◆ What is expected: Reproduce word for word the lines of the entries below, starting at the first line and ending at the line that contains "cũng là một".

===============

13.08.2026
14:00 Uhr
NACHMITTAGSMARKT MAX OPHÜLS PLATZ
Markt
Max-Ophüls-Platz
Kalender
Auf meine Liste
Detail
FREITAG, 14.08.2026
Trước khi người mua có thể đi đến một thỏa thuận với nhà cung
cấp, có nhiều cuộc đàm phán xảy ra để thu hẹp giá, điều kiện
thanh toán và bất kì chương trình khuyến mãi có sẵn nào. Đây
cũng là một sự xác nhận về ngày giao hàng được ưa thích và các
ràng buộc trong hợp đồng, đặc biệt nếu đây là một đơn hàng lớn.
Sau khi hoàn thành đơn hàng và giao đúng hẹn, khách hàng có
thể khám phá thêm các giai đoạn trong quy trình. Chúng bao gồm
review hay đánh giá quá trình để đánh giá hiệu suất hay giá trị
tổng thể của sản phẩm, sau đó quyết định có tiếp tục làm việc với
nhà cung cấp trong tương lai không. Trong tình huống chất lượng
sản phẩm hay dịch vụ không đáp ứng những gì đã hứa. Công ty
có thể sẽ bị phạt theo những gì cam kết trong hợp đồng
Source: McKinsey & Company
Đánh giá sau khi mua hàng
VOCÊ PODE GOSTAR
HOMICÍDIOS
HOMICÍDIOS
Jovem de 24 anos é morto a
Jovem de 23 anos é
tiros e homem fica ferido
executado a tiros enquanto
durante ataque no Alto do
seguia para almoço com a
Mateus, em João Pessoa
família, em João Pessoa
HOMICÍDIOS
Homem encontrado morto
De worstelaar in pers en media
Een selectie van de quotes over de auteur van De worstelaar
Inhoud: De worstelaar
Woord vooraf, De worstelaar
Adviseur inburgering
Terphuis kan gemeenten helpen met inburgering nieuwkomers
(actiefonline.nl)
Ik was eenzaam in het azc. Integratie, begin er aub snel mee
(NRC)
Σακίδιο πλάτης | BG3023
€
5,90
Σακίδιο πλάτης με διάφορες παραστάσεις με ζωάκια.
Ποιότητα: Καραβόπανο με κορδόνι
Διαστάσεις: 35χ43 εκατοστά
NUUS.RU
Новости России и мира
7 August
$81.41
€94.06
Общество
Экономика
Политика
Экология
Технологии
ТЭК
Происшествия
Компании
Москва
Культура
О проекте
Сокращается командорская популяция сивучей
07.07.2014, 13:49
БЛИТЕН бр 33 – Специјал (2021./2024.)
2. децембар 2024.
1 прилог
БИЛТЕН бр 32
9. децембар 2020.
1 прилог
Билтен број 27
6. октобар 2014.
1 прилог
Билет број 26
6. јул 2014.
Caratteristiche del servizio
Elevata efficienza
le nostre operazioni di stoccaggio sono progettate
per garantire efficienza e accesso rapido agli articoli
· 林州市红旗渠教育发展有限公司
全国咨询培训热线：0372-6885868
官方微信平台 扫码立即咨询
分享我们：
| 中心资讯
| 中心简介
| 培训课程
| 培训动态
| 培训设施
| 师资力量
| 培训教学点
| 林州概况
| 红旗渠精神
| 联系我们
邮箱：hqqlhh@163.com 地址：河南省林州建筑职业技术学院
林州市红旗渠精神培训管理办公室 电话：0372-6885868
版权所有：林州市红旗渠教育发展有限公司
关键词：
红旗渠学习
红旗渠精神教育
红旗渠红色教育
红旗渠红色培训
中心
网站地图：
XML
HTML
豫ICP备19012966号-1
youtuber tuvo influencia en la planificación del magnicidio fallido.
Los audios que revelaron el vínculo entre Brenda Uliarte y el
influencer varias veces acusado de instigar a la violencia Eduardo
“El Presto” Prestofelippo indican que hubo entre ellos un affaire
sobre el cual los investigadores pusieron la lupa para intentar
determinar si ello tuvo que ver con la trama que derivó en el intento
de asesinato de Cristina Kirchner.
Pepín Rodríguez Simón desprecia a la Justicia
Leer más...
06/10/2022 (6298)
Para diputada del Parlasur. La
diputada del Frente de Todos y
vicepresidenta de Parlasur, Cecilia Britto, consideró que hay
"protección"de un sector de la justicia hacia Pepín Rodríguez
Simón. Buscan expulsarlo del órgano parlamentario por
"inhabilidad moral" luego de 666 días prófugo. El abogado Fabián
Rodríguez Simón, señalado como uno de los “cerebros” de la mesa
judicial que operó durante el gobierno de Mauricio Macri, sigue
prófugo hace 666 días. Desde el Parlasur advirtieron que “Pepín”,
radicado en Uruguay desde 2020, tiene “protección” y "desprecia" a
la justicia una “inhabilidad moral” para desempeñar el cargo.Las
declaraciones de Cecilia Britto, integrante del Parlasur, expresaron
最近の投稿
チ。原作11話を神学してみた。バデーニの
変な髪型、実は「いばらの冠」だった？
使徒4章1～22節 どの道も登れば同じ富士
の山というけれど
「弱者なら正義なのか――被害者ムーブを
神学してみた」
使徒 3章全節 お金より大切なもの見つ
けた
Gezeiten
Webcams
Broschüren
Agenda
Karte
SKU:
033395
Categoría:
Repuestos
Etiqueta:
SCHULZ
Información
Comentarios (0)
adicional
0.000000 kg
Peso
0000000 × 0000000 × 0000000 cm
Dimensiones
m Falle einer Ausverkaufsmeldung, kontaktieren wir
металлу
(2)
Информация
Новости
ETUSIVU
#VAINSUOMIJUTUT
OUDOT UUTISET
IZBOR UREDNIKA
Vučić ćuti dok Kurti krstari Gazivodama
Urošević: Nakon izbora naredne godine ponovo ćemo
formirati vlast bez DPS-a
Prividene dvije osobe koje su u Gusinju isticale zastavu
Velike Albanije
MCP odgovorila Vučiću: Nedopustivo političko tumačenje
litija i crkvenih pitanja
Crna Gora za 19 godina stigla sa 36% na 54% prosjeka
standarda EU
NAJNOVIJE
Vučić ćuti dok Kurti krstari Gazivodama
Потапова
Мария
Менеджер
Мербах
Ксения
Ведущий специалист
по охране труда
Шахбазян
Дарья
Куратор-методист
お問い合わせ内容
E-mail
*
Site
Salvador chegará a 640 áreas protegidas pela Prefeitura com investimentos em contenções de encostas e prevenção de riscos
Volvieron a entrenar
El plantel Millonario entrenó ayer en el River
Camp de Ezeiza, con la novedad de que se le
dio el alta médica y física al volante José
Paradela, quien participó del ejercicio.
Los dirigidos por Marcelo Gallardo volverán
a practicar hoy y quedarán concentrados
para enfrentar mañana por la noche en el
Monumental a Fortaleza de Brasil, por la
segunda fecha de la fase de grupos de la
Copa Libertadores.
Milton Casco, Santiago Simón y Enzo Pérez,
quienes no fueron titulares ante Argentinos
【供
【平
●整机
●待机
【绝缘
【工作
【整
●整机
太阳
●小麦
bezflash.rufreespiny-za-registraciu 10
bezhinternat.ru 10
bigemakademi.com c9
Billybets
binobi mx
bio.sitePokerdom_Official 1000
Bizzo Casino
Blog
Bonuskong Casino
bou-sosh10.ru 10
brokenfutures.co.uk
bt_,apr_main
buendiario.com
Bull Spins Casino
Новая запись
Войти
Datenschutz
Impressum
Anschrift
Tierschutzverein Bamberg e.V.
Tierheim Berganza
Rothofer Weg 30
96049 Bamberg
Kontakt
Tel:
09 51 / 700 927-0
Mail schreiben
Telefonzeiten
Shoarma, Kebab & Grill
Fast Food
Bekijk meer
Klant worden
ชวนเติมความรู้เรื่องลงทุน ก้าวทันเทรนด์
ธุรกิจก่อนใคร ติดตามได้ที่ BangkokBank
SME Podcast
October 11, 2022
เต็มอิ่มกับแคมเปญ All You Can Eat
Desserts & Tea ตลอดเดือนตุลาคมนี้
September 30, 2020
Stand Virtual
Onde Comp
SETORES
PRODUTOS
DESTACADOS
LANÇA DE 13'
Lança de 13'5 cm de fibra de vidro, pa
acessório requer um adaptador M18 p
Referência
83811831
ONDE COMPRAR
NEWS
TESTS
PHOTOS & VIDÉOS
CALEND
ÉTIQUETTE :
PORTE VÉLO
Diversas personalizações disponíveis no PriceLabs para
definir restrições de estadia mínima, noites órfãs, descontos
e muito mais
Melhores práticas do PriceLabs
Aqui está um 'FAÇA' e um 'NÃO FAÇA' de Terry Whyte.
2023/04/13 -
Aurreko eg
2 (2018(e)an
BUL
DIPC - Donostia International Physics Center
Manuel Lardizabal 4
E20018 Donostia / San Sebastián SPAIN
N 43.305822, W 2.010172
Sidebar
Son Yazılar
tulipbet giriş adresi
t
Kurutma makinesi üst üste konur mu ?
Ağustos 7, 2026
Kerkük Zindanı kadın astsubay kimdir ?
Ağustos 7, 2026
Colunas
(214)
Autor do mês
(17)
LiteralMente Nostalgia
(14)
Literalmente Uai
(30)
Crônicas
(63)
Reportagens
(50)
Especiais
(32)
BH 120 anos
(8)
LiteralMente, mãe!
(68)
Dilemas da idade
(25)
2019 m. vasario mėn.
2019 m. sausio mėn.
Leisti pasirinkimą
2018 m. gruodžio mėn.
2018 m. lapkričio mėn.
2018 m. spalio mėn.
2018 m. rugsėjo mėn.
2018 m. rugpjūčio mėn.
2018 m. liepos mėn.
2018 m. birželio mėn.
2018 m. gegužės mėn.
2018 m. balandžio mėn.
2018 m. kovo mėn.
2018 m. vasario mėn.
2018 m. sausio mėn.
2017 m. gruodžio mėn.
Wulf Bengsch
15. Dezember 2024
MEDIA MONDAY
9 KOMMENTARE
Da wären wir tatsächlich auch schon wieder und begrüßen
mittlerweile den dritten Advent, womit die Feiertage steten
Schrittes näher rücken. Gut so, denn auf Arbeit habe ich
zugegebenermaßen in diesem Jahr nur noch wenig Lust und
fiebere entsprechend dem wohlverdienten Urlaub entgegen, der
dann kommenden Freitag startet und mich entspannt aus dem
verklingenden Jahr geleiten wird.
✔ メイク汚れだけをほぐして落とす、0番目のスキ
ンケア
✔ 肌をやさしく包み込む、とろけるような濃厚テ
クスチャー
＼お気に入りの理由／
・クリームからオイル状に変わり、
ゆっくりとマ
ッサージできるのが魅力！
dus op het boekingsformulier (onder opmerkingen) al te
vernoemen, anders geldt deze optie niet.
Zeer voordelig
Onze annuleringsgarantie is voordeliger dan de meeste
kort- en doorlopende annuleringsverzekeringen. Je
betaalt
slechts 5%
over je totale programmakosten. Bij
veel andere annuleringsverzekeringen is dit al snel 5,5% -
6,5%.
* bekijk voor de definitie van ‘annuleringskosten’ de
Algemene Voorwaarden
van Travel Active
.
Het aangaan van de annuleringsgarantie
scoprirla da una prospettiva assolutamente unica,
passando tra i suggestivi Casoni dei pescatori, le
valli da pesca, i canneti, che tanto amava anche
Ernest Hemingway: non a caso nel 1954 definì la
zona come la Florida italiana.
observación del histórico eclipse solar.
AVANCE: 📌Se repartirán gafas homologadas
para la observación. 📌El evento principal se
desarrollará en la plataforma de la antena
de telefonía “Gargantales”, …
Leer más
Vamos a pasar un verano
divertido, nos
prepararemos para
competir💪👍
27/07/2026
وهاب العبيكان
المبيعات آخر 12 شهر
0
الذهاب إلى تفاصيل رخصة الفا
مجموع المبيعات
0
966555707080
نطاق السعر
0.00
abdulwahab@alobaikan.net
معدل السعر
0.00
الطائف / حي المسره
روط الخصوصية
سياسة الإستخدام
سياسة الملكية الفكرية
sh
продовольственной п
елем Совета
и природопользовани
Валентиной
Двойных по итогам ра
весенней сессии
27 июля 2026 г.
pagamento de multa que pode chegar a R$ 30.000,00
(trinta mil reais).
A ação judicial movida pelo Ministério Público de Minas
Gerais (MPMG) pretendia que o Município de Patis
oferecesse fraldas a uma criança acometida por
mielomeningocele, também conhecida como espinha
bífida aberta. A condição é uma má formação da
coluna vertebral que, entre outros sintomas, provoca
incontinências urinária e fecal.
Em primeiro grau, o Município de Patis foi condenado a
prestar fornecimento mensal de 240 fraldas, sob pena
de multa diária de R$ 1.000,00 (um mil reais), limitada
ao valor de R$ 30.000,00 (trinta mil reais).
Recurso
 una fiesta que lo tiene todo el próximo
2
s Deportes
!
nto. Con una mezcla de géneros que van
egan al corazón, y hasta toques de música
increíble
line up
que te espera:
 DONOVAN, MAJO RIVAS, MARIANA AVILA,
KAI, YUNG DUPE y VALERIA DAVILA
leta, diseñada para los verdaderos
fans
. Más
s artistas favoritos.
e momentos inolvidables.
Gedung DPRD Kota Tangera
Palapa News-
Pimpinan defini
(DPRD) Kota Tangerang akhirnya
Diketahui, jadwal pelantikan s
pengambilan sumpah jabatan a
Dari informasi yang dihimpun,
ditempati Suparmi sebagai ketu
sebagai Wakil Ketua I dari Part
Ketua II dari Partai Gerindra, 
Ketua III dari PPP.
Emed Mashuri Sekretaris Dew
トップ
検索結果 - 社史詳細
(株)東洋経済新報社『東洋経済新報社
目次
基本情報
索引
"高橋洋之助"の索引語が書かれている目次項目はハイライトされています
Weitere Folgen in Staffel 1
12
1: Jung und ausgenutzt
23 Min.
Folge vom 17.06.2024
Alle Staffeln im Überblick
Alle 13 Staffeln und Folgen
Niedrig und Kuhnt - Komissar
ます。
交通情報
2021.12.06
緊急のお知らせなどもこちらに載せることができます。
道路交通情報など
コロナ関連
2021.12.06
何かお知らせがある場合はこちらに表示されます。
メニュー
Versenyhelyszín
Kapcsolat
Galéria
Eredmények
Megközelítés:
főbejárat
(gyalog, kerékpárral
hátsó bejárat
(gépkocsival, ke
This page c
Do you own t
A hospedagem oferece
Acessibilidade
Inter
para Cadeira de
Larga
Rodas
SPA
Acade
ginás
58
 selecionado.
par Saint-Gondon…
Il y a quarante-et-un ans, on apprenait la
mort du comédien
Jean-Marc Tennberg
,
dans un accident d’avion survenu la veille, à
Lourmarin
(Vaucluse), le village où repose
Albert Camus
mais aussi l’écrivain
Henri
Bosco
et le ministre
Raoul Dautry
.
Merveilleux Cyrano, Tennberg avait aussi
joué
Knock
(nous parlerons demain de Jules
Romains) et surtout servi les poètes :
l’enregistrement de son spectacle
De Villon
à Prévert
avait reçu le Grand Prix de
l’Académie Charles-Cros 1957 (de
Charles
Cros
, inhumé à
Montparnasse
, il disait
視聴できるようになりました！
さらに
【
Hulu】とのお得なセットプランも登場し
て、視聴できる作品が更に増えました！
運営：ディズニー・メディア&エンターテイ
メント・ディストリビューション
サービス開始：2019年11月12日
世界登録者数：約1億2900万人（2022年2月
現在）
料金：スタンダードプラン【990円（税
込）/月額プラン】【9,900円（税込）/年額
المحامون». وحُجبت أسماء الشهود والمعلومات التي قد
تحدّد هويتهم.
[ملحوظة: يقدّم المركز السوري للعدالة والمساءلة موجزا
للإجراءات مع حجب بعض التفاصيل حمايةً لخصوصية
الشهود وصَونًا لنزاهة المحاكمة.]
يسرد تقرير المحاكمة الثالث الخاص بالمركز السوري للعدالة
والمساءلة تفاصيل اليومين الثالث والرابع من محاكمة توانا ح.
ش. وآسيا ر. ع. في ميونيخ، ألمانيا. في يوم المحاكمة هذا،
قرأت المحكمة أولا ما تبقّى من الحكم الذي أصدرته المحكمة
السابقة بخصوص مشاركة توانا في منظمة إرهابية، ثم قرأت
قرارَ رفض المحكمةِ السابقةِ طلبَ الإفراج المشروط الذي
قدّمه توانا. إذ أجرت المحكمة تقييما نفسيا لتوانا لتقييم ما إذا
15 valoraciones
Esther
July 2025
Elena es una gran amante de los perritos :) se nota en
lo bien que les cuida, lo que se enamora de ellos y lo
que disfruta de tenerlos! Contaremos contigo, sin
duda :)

===============

◆ Expected answer:
13.08.2026
14:00 Uhr
NACHMITTAGSMARKT MAX OPHÜLS PLATZ
Markt
Max-Ophüls-Platz
Kalender
Auf meine Liste
Detail
FREITAG, 14.08.2026
Trước khi người mua có thể đi đến một thỏa thuận với nhà cung
cấp, có nhiều cuộc đàm phán xảy ra để thu hẹp giá, điều kiện
thanh toán và bất kì chương trình khuyến mãi có sẵn nào. Đây
cũng là một sự xác nhận về ngày giao hàng được ưa thích và các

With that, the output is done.